Output all of the lines below exactly, and leave out each image.

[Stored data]
-*-*-

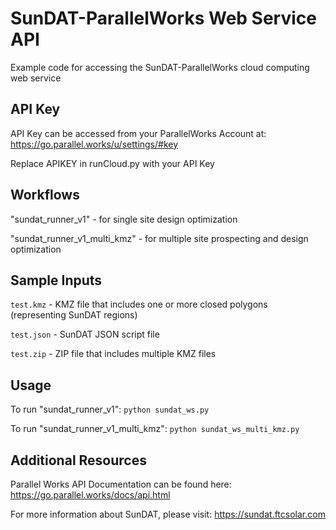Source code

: # SunDAT-ParallelWorks Web Service API
Example code for accessing the SunDAT-ParallelWorks cloud computing web service

## API Key
API Key can be accessed from your ParallelWorks Account at:
https://go.parallel.works/u/settings/#key

Replace APIKEY in runCloud.py with your API Key

## Workflows
"sundat_runner_v1" - for single site design optimization

"sundat_runner_v1_multi_kmz" - for multiple site prospecting and design optimization

## Sample Inputs
`test.kmz` - KMZ file that includes one or more closed polygons (representing SunDAT regions)

`test.json` - SunDAT JSON script file

`test.zip` - ZIP file that includes multiple KMZ files

## Usage
To run "sundat_runner_v1":
`python sundat_ws.py`

To run "sundat_runner_v1_multi_kmz":
`python sundat_ws_multi_kmz.py`

## Additional Resources
Parallel Works API Documentation can be found here:
https://go.parallel.works/docs/api.html

For more information about SunDAT, please visit:
https://sundat.ftcsolar.com
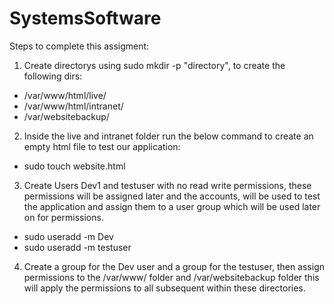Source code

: # SystemsSoftware
Steps to complete this assigment:

1. Create directorys using sudo mkdir -p "directory", to create the following dirs: 
- /var/www/html/live/ 
- /var/www/html/intranet/ 
- /var/websitebackup/

2. Inside the live and intranet folder run the below command to create an empty html file to test our application: 
- sudo touch website.html


3. Create Users Dev1 and testuser with no read write permissions, these permissions will be assigned later and the accounts, will be used to test the application and assign them to a user group which will be used later on for permissions.

- sudo useradd -m Dev
- sudo useradd -m testuser

4. Create a group for the Dev user and a group for the testuser, then assign permissions to the /var/www/ folder and /var/websitebackup folder this will apply the permissions to all subsequent within these directories.
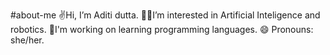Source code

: #about-me
✌Hi, I’m Aditi dutta.
🐱‍💻I’m interested in Artificial Inteligence and robotics.
🌱I'm working on learning programming languages.
😄 Pronouns: she/her.
 
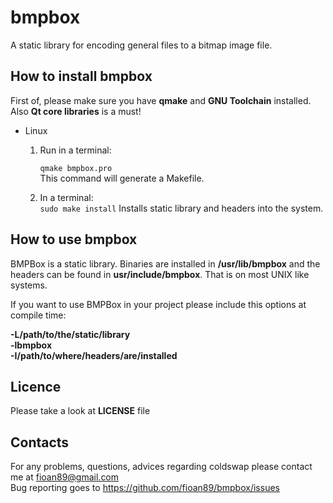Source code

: bmpbox
======

A static library for encoding general files to a bitmap image file.  

How to install **bmpbox**
----------------
First of, please make sure you have **qmake** and **GNU Toolchain** installed.  
Also **Qt core libraries** is a must!

* Linux
  1. Run in a terminal:

     <code>qmake bmpbox.pro</code>  
     This command will generate a Makefile.
  2. In a terminal:  
     <code>sudo make install</code>
     Installs static library and headers into the system.


How to use **bmpbox**
-----------------------
BMPBox is a static library. Binaries are installed in <b>/usr/lib/bmpbox</b> and 
the headers can be found in <b>usr/include/bmpbox</b>. That is on most UNIX like systems.  
  
If you want to use BMPBox in your project please include this options at compile time:  
  
  <b>-L/path/to/the/static/library</b>  
  <b>-lbmpbox</b>  
  <b>-I/path/to/where/headers/are/installed</b>   
    
    
Licence
-------
Please take a look at **LICENSE** file

Contacts
--------

For any problems, questions, advices regarding coldswap please contact me at fioan89@gmail.com  
Bug reporting goes to https://github.com/fioan89/bmpbox/issues
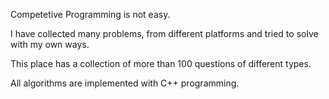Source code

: Competetive Programming is not easy.

I have collected many problems, from different platforms and tried to solve with my own ways.

This place has a collection of more than 100 questions of different types.

All algorithms are implemented with C++ programming.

-*-*-

● EXPECTED ANSWER
Source code

: # SunDAT-ParallelWorks Web Service API
Example code for accessing the SunDAT-ParallelWorks cloud computing web service

## API Key
API Key can be accessed from your ParallelWorks Account at:
https://go.parallel.works/u/settings/#key

Replace APIKEY in runCloud.py with your API Key

## Workflows
"sundat_runner_v1" - for single site design optimization

"sundat_runner_v1_multi_kmz" - for multiple site prospecting and design optimization

## Sample Inputs
`test.kmz` - KMZ file that includes one or more closed polygons (representing SunDAT regions)

`test.json` - SunDAT JSON script file

`test.zip` - ZIP file that includes multiple KMZ files

## Usage
To run "sundat_runner_v1":
`python sundat_ws.py`

To run "sundat_runner_v1_multi_kmz":
`python sundat_ws_multi_kmz.py`

## Additional Resources
Parallel Works API Documentation can be found here:
https://go.parallel.works/docs/api.html

For more information about SunDAT, please visit:
https://sundat.ftcsolar.com
Source code

: # SystemsSoftware
Steps to complete this assigment:

1. Create directorys using sudo mkdir -p "directory", to create the following dirs: 
- /var/www/html/live/ 
- /var/www/html/intranet/ 
- /var/websitebackup/

2. Inside the live and intranet folder run the below command to create an empty html file to test our application: 
- sudo touch website.html


3. Create Users Dev1 and testuser with no read write permissions, these permissions will be assigned later and the accounts, will be used to test the application and assign them to a user group which will be used later on for permissions.

- sudo useradd -m Dev
- sudo useradd -m testuser

4. Create a group for the Dev user and a group for the testuser, then assign permissions to the /var/www/ folder and /var/websitebackup folder this will apply the permissions to all subsequent within these directories.
Source code

: #about-me
✌Hi, I’m Aditi dutta.
🐱‍💻I’m interested in Artificial Inteligence and robotics.
🌱I'm working on learning programming languages.
😄 Pronouns: she/her.
 
Source code

: bmpbox
======

A static library for encoding general files to a bitmap image file.  

How to install **bmpbox**
----------------
First of, please make sure you have **qmake** and **GNU Toolchain** installed.  
Also **Qt core libraries** is a must!

* Linux
  1. Run in a terminal:

     <code>qmake bmpbox.pro</code>  
     This command will generate a Makefile.
  2. In a terminal:  
     <code>sudo make install</code>
     Installs static library and headers into the system.


How to use **bmpbox**
-----------------------
BMPBox is a static library. Binaries are installed in <b>/usr/lib/bmpbox</b> and 
the headers can be found in <b>usr/include/bmpbox</b>. That is on most UNIX like systems.  
  
If you want to use BMPBox in your project please include this options at compile time:  
  
  <b>-L/path/to/the/static/library</b>  
  <b>-lbmpbox</b>  
  <b>-I/path/to/where/headers/are/installed</b>   
    
    
Licence
-------
Please take a look at **LICENSE** file

Contacts
--------

For any problems, questions, advices regarding coldswap please contact me at fioan89@gmail.com  
Bug reporting goes to https://github.com/fioan89/bmpbox/issues
Source code

: Competetive Programming is not easy.

I have collected many problems, from different platforms and tried to solve with my own ways.

This place has a collection of more than 100 questions of different types.

All algorithms are implemented with C++ programming.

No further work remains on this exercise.